■ ASSIGNED TASK ■
Transcribe the records from their first line through the line containing "Спосіб упаковки", reproducing every line without change.

+++

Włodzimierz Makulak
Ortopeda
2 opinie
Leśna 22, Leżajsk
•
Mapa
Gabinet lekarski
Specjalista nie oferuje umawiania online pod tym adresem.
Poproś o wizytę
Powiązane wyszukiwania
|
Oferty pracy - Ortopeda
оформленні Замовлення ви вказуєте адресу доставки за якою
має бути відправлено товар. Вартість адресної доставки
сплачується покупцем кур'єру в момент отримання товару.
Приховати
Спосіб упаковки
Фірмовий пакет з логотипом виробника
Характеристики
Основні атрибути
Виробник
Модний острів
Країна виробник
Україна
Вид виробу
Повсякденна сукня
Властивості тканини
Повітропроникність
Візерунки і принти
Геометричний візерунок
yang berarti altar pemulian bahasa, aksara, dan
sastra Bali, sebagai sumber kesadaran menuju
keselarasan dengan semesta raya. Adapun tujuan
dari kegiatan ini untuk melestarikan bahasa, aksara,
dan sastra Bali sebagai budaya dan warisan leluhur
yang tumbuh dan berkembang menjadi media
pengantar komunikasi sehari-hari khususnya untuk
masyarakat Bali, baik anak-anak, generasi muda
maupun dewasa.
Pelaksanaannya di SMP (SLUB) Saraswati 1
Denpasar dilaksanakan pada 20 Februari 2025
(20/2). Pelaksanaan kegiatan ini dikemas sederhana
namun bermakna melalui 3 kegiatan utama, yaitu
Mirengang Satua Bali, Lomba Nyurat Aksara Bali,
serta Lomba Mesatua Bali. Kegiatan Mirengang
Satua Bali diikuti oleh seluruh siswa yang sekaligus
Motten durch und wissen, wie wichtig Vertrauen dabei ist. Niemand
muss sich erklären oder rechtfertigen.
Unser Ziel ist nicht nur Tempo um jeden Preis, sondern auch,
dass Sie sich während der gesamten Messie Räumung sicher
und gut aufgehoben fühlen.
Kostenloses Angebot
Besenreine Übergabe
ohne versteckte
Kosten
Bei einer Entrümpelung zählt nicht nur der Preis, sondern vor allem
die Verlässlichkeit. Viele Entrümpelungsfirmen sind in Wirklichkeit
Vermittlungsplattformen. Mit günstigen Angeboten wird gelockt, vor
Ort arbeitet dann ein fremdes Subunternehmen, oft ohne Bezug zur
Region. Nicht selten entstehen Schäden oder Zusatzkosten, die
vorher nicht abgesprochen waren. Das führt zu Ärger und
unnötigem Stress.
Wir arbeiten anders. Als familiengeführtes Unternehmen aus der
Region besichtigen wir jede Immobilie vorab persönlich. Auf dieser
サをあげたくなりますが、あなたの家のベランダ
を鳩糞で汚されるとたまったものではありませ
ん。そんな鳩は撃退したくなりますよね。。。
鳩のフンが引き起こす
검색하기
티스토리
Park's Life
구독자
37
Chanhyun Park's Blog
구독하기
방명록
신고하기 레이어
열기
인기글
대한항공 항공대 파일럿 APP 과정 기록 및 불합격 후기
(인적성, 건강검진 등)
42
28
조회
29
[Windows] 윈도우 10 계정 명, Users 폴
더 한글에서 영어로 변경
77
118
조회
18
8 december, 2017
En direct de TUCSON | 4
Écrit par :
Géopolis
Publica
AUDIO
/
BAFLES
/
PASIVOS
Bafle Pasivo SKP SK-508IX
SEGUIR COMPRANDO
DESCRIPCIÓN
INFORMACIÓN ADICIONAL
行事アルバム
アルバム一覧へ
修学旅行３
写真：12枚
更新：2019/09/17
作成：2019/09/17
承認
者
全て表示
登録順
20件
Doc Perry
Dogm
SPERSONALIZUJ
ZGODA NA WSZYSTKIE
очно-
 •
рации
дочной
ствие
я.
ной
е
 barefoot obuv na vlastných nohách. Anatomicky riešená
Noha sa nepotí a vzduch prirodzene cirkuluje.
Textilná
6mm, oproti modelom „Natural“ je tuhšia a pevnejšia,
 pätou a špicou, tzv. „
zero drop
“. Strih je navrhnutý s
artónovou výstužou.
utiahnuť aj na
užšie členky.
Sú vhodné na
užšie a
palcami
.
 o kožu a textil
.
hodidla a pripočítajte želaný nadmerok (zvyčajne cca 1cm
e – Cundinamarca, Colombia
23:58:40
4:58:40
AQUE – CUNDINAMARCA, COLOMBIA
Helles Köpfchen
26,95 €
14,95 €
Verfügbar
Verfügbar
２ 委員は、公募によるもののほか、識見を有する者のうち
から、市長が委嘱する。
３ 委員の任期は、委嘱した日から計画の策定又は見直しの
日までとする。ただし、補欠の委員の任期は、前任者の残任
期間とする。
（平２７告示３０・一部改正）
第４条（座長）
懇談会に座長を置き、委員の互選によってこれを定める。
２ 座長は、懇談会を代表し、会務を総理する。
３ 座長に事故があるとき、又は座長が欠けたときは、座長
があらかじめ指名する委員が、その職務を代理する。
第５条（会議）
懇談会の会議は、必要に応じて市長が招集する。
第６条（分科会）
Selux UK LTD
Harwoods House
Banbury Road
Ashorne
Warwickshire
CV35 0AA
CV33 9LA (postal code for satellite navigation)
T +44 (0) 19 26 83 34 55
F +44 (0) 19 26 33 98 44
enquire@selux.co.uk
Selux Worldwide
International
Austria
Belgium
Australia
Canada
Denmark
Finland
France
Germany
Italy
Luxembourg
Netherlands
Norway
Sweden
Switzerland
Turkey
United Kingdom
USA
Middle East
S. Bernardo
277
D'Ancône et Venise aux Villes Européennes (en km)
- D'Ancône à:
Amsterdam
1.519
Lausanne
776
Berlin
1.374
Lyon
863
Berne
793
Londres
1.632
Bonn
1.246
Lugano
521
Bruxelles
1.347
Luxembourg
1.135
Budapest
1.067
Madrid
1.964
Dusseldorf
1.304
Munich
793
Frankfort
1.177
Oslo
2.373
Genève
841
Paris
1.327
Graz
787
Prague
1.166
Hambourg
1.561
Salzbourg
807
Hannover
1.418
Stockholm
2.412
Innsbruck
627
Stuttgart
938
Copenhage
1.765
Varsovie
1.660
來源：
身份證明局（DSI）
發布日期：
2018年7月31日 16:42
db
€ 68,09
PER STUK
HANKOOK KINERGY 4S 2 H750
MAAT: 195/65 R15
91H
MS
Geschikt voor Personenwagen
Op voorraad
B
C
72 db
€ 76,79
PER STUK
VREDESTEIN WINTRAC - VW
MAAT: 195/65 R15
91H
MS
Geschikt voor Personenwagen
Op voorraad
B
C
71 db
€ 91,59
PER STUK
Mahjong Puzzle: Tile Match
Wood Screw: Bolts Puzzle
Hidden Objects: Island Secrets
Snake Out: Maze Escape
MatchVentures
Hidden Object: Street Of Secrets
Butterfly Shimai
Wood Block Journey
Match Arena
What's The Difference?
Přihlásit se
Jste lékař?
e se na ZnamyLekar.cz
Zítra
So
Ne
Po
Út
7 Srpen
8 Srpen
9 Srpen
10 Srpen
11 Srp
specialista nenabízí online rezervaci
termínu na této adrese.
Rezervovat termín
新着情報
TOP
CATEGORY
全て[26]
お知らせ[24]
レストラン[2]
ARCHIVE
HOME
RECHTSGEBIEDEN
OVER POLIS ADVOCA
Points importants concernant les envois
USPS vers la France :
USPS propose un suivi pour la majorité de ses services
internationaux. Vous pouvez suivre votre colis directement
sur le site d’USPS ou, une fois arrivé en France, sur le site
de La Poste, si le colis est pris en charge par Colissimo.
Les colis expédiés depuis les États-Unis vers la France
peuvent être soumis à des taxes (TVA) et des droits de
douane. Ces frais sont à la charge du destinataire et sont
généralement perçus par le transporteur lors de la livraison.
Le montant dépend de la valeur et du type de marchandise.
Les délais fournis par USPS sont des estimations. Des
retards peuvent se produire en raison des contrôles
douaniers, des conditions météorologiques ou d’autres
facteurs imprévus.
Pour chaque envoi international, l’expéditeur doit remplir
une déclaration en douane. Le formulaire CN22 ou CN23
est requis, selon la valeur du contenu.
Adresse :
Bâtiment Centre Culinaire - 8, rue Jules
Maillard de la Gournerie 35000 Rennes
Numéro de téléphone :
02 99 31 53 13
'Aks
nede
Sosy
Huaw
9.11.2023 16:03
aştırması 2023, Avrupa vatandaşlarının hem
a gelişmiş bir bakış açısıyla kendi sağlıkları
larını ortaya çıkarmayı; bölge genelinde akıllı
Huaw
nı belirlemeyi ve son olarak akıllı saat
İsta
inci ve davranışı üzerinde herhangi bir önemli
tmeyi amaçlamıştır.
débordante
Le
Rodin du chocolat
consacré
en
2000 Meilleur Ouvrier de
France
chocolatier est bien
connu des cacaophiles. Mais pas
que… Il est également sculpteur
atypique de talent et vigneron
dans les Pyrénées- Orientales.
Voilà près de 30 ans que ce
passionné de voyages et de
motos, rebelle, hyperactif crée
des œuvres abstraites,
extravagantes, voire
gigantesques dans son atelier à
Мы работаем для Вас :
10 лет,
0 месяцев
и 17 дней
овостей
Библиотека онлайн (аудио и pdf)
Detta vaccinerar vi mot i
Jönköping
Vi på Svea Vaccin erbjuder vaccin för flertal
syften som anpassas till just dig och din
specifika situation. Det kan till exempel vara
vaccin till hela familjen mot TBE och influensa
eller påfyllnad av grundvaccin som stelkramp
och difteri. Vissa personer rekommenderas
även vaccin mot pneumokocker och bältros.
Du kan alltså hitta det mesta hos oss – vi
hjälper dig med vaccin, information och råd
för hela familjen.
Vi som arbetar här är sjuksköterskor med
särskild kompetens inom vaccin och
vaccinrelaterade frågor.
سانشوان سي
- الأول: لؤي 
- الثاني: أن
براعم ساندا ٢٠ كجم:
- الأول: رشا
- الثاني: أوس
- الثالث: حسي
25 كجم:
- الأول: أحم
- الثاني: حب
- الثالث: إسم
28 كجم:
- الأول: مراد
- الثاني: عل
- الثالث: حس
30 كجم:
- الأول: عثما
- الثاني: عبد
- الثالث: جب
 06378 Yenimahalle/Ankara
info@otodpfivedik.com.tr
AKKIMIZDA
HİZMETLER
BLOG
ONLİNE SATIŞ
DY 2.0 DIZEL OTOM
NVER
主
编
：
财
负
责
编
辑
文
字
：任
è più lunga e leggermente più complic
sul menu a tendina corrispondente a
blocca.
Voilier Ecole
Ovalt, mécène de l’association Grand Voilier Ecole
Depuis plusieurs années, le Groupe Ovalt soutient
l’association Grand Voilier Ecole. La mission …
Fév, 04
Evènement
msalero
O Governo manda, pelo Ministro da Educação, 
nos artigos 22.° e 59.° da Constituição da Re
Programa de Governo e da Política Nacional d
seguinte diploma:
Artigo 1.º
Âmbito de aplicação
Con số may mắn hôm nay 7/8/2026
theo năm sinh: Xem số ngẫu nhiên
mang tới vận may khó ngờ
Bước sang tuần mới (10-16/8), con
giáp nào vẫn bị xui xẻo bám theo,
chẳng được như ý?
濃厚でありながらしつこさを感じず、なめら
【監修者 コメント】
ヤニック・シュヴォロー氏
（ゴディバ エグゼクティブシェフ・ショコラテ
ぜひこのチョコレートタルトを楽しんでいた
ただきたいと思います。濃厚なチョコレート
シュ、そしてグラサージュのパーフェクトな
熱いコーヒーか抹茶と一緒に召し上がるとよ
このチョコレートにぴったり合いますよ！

+++

■ THE COMPLETED TASK ■
Włodzimierz Makulak
Ortopeda
2 opinie
Leśna 22, Leżajsk
•
Mapa
Gabinet lekarski
Specjalista nie oferuje umawiania online pod tym adresem.
Poproś o wizytę
Powiązane wyszukiwania
|
Oferty pracy - Ortopeda
оформленні Замовлення ви вказуєте адресу доставки за якою
має бути відправлено товар. Вартість адресної доставки
сплачується покупцем кур'єру в момент отримання товару.
Приховати
Спосіб упаковки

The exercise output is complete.